Fortunately, most of this stuff dissipates after a while and we’re returned to the comparatively swank environs of early-'60s horror schlock once more. Sadly, like cross-country motorists making their way through Kansas, we must brave many more miles of flat, plodding exposition before we get to the good stuff. Can we agree that a film that makes Jews like us fast-forward to get to Hitler is a unique atrocity in its own right?

But the Hitler scenes – they’re so good. In the titular role, Bill Freed (whose only other credit, according to IMDB, was an ensemble part in Francis Ford Coppola’s 1962 cowboy nudie flick Tonight For Sure) really sinks his choppers into the scenery – understanding that the essence of history’s most notorious fascist maniac is the yelling. Seriously, the dude is apoplectic 100% of the time, and that, my friends, is movie gold.

And since the Nazis knew that without his yelling they would lack direction (really, what have they accomplished since 1945?), you understand why they preserve his keppe in a relatively portable container. That way he can yell at them anywhere – in the car, in the basket of a Schwinn bike, even on roller skates! How they rely on his yelling to give them purpose and meaning. Although Freed’s guttural faux-German tirades prevent the audience from dozing off during the production’s many tension-free chase sequences, the same cannot be said, alas, for Freed's stunt double, the dummy head carried around by Hitler's truculent (and, I must say, easily defeated) underlings.

Why, then, are we so fascinated by They Saved Hitler’s Brain? There are many layers to the answer. As most Jews now realize, Hitler is probably still at large – and the primary role of human creative endeavors like film, literature and interpretive dance is to help us figure out where he is and what he’s doing. But there’s also the place of this unique enterprise in movie history.

And the more cough medicine I drink, the more I wonder about it. Sometimes, after the little swirly angels fly out of the 30-milliliter cup, I envision exchanges like this one, between the creator of the film and a would-be exhibitor:

EXHIBITOR: OK, first off, I love the title.

CREATOR: Yes, we think it has a lot of zip.

EXHIBITOR: There's just one thing ...

CREATOR: Mmmm?

EXHIBITOR: Well, in the script it's just a brain. I mean, they call it "Mein Fuhrer," and so forth, but, well, it could be anyone's brain.

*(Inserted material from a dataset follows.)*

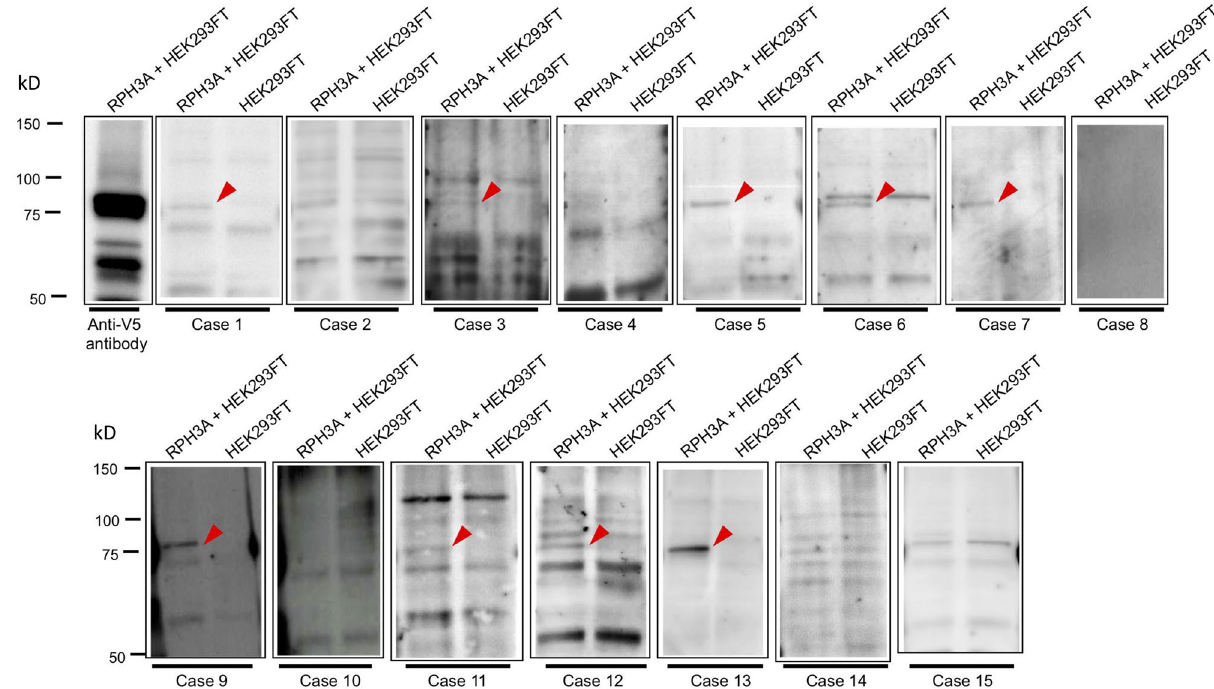
Figure 4. Detection of anti-rabphilin-3A antibodies by Western blotting. Recombinant full-length human rabphilin-3A expressed in HEK293FT cells (RPH3A + HEK293FT, left lane in each case) or negative control (HEK293FT, right lane in each case) were probed with serum from Case 1 to 15. The arrowhead indicates the presence of anti-rabphilin-3A antibodies in serum. Recombinant full-length human rabphilin-3A expressed in HEK293FT cells was also probed with an anti-V5 antibody as positive control (Anti-V5 antibody) in the first lane from the left. Cropped Western blots were from different gels and were made explicit using delineation with dividing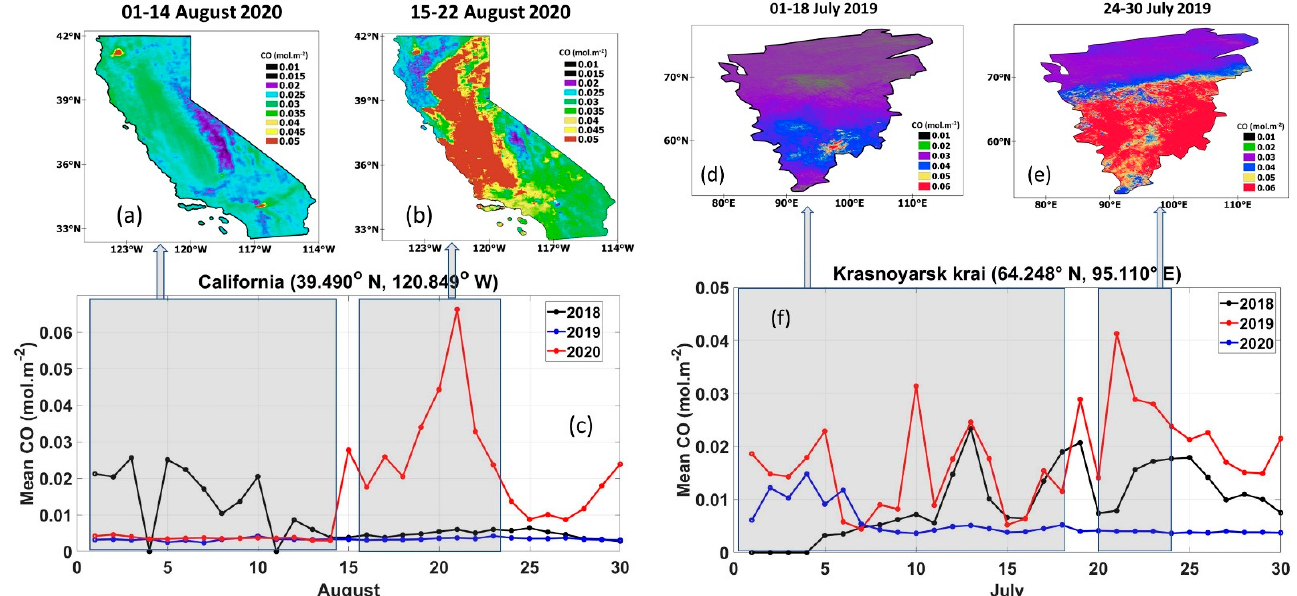
Figure 2. CO distribution over California on ( a ) 1–14 August 2020 and ( b ) 15–22 August 2020. ( c ) Daily mean BC column burden for the period of 1–30 August 2020. CO distribution over Krasnoyarsk Krai on ( d ) 1–18 July 2019 and ( e ) 24–30 July 2019. ( f ) Daily mean BC column burden for the period of 1–30 July 2019.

CREATOR: You can tell right off it's evil, though.

EXHIBITOR: That's true. That's very true.

CREATOR: It swells and throbs and whatnot.

EXHIBITOR: Mmm. Yes. And that's all great. But here's the thing: How do we know it's Hitler's brain?

CREATOR: Well, the heiling and "Mein Fuhrers" and what have you ...

EXHIBITOR: Sure, sure. All good for context. But I think we want to make sure the audience, you know ... that we remove all doubt.

CREATOR: I'm not sure where you're going with this.

EXHIBITOR: Well, what if they save the whole head? I think when you put Hitler on that poster, people want to see the mustache. They want to know for sure.

CREATOR: "They Saved Hitler's Head?" I'd be a laughingstock!

EXHIBITOR: No, no. Keep the title. It has, as you say ... it has zip.

CREATOR: A lot of zip.

EXHIBITOR: A whole hell of a lot.

CREATOR: Only an idiot would see "They Saved Hitler's Brain" on the lobby card and expect to see a mustache. Brains, I hasten to remind you, are unadorned by facial hair.

EXHIBITOR: Listen, Shakespeare. I don't know much about all that, but I know what sells tickets. I'm telling you they can save Hitler's brain inside his head, for Pete's sake, and the title still applies.

CREATOR: Well, technically.

EXHIBITOR: Sure! Think about that scary Hitler head in, oh, I dunno, a jar. You got the evil jerries angle and the sci-fi angle.

CREATOR: Let me think about it.

EXHIBITOR: What's to think about? Brain on the poster, head on the screen. Mark my words: People are going to want to see that mustache.